During the Winter War and especially during the Continuation War against the Soviet Union, Finland employed several Long Range Patrols (LRPs), or "kaukopartio" in Finnish. Followed a few years later by the British Long Range Desert Group, made famous by its co-operation with the Special Air Service Regiment. In the mid to late 1960s, the U.S. Army Special Forces trained volunteer LRRP's for the purpose of locating enemy units in guerrilla warfare, as well as in artillery spotting, intelligence gathering, forward air control, and bomb damage assessment. Early in the war long range reconnaissance patrols were performed by a limited number of infantry battalion Recon Platoons. Later LRRP units were provisional platoon-sized units. By 1967, formal LRRP companies were organized, some having two platoons, each with eight six-man patrols. Training was notoriously rigorous. Similar missions, although more likely to be clandestine, deeper penetrating, and more like Special reconnaissance, were run in Vietnam by the Military Assistance Command Vietnam (MACV) Studies and Observation Group (SOG).
Within the U.S. Marine Corps, these missions were typically assigned to Marine Recon, especially Force Recon, units assigned to corps-level (i.e., Marine Expeditionary Force (MEF)) level, as opposed to the Battalion Recon units answering to battalion commanders.
Beginning in February 1969, all LRRPs were folded into the newly-formed 75th Rangers, bringing back operational Ranger units.
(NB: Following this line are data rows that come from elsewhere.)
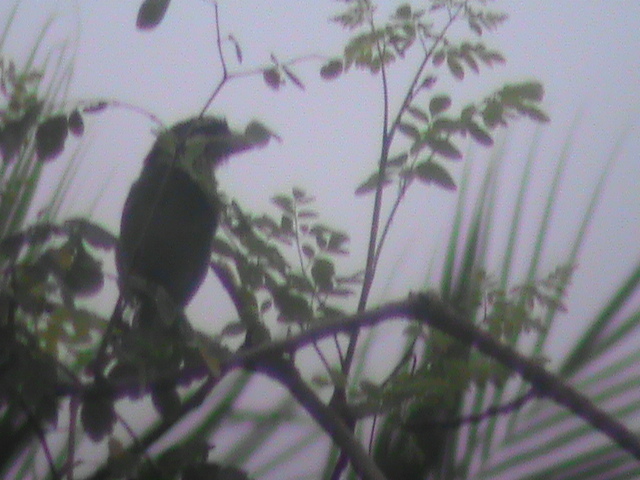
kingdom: Animalia
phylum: Chordata
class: Aves
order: Piciformes
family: Megalaimidae
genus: Psilopogon
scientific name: Psilopogon viridis
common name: White-cheeked barbet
The Army had disbanded Ranger units after Korea, but kept Ranger school, on the theory that spreading Ranger School graduates throughout the Army would improve overall performance.
General Westmoreland became commander of the American forces in the Vietnam War in 1964. He ordered his pet project, the creation of a MACV Recondo school in 1966 to replace Project LEAPING LENA, later Project DELTA that consisted of 5th Special Forces Group instructors who trained American soldiers and Marines as well as members of other Allied forces in Long Range Reconnaissance Patrol tactics.
The course required a high level of physical fitness and concluded with an actual combat patrol prior to completion of the course to demonstrate the students' knowledge and capabilities.
A U.S. Marine military intelligence officer remarked that the Recondo school produced "Junior Rangers" where everyone had the opportunity to earn a Recondo patch. The Officer felt that the Marine equivalent was boot camp where everyone who made it through earned the Eagle, Globe, and Anchor.
The 20 day course had a failure rate of one third and was disbanded once General Westmoreland was replaced by General Creighton Abrams in 1970. The course graduated over 3,000 American and 333 Allied troops.